I’d say I can’t imagine the AAR at the law firm after this debacle, but I’ve lived through them. If I were on the jury, I’d be bounced for pointing and laughing loudly.
@gVOR10:
The timing is intriguing. It would be a couple of years before the 787 concept was finalized, when Boeing still held on to the Sonic Cruiser and 747-8. The 787 had a lot more subcontractors than prior Boeing designs. Largely it was a cost cutting measure (what isn’t these days?).
But the MAX’s big problem was the MCAS, implemented to keep handling commonality with the prior 737 line, the 737 Next Generation. That arose from enlarging a regional jet way too much*. And above all, from not including the MCAS in the documentation given to airlines for operations and pilot training.
The smaller issues, like popping door plugs and loose rudder assemblies, are a quality issue.
*Some design elements tend to persist through time. I’ve read the noses of the 727 and 737, retained the exact design and dimensions of that of the 707. Also that all Airbus widebodies still have the nose of the A300.
BTW, the original design of the 737 would have had the engines at the tail, like the DC9 eventually did. Had Boeing kept that design, there’s no way they’d have ever reached the MAX stage. Granted the DC9 also grew, but mostly in length. The last iteration, ironically, entered service after the merger of McDonnell-Douglass and Boeing, so it was named Boeing 717.
@Neil Hudelson: Just finished that book a month or so back. (But I don’t think I recommended it here.) Bunny McGarry may be my favorite recent discovery as a character, and the author has a touch with humor. My favorite line (from another book, and I did share this before) comes in McGarry’s observation that the Gardai don’t as much fight crime as “clean up after it.” Edgy sense of humor.
@Kathy: It’s clear to me that you haven’t been in an American elementary school classroom in a while. Kids sent to stand in the corner simply scream and throw tantrums until ejected from the classroom these days.
I still like the picture of him needing to sit through the testimony only able to go “mrfr frrf frfr mrf frm frf.”
ETA: And only communicating with his counsel by writing notes. That’d be interesting, I think–a guy who doesn’t read writing notes.
@Just nutha ignint cracker:
That would be my whole life. Good guess.
I’ve only seen disruptive kids sent to stand in the corner in cartoons and movies.
@gVOR10:
The hatch blowout is shaping up more and more to be an assembly/QC issue.
While everyone in the press is waiting for the NTSB and the FAA to publish official reports, Alaska Airlines’s mechanics all but certainly have their preliminary, strictly candid opinions and have viewed the parts. Alaska Airlines had a sit down with Boeing for anther candid conversation about QC a few days ago. I doubt the subject matter was a coinkydink.

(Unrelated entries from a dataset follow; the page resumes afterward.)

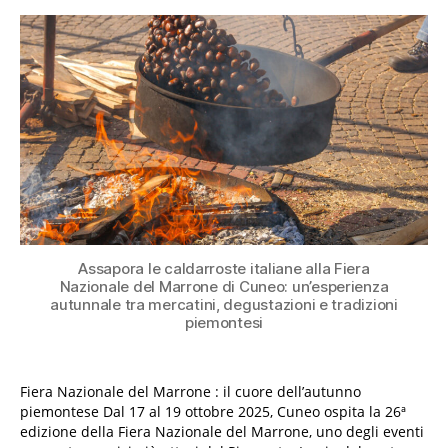
Assapora le caldarroste italiane alla Fiera
Nazionale del Marrone di Cuneo: un’esperienza
autunnale tra mercatini, degustazioni e tradizioni
piemontesi
Fiera Nazionale del Marrone : il cuore dell’autunno
piemontese Dal 17 al 19 ottobre 2025, Cuneo ospita la 26ª
edizione della Fiera Nazionale del Marrone, uno degli eventi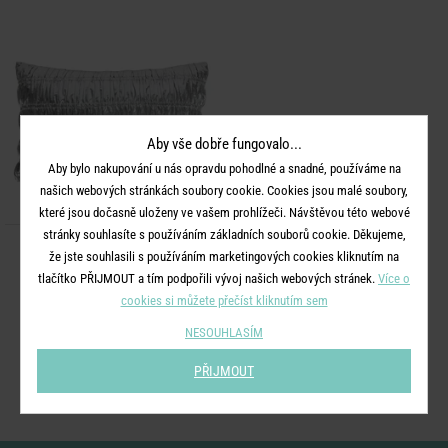
Aby vše dobře fungovalo...
Aby bylo nakupování u nás opravdu pohodlné a snadné, používáme na
našich webových stránkách soubory cookie. Cookies jsou malé soubory,
které jsou dočasně uloženy ve vašem prohlížeči. Návštěvou této webové
stránky souhlasíte s používáním základních souborů cookie. Děkujeme,
STARDUST
že jste souhlasili s používáním marketingových cookies kliknutím na
Polštář rýhovaný 40 x 60 cm -
tlačítko PŘIJMOUT a tím podpořili vývoj našich webových stránek.
Více o
stříbrná
cookies si můžete přečíst kliknutím sem
NESOUHLASÍM
549 Kč
PŘIJMOUT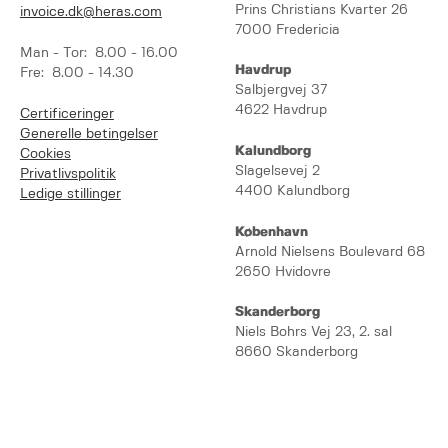
Prins Christians Kvarter 26
invoice.dk@heras.com
7000 Fredericia
Man - Tor: 8.00 - 16.00
Havdrup
Fre: 8.00 - 14.30
Salbjergvej 37
4622 Havdrup
Certificeringer
Generelle betingelser
Kalundborg
Cookies
Slagelsevej 2
Privatlivspolitik
4400 Kalundborg
Ledige stillinger
København
Arnold Nielsens Boulevard 68
2650 Hvidovre
Skanderborg
Niels Bohrs Vej 23, 2. sal
8660 Skanderborg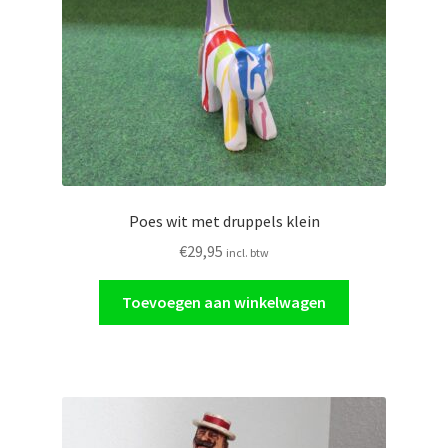
Poes wit met druppels klein
€
29,95
incl. btw
Toevoegen aan winkelwagen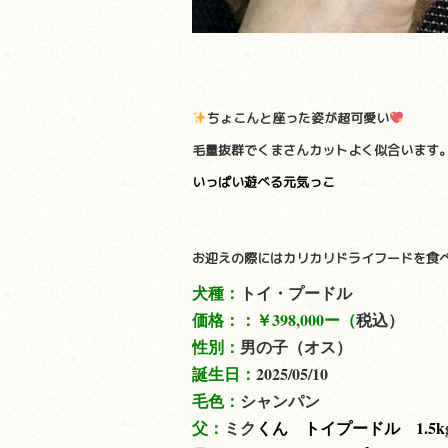
ちょこんと座った姿が超可愛い
毛量抜群でくまさんカットよく似合います
いっぱい遊べる元気っこ
お迎えの際にはカリカリドライフードを食
犬種：
トイ・プードル
価格：：
￥398,000ー（
税込）
性別：
男の子（オス）
誕生日：
2025/05/10
毛色：
シャンパン
父：
ミク
くん トイプードル 1.5
k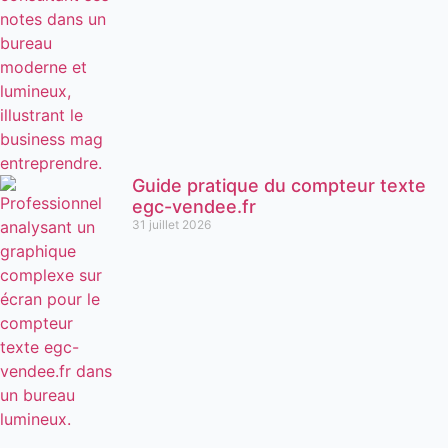
Guide pratique du compteur texte
egc-vendee.fr
31 juillet 2026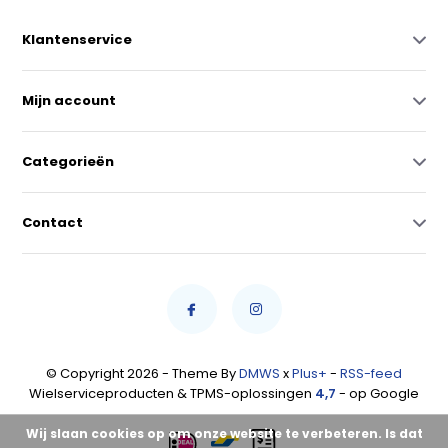
Klantenservice
Mijn account
Categorieën
Contact
© Copyright 2026 - Theme By
DMWS
x
Plus+
-
RSS-feed
Wielserviceproducten & TPMS-oplossingen
4,7
- op Google
Wij slaan cookies op om onze website te verbeteren. Is dat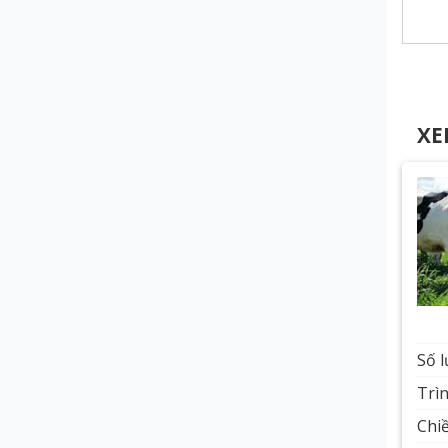
XE
Số 
Trì
Chiề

The tea leaves: https://www.seattletimes.com/business/boeing-aerospace/boeing-to-add-more-inspectors-and-let-airlines-oversee-factory-work/
@Kathy:
And AC said: [spoiler]
Yes?
@Mr. Prosser:
I assume that by “downstream from me” you mean “in California”?
Who has jurisdiction to undo that particular egregious misappropriation of resources?
@becca: Coffee jello is a standard summer snack in Japan. Usually the jello cubes themselves are made with jello and coffee only, no sugar. Heaped up in a bowl and served with sugar syrup and heavy cream.
@DrDaveT:
Yeah, but we never knew what AC thought or felt.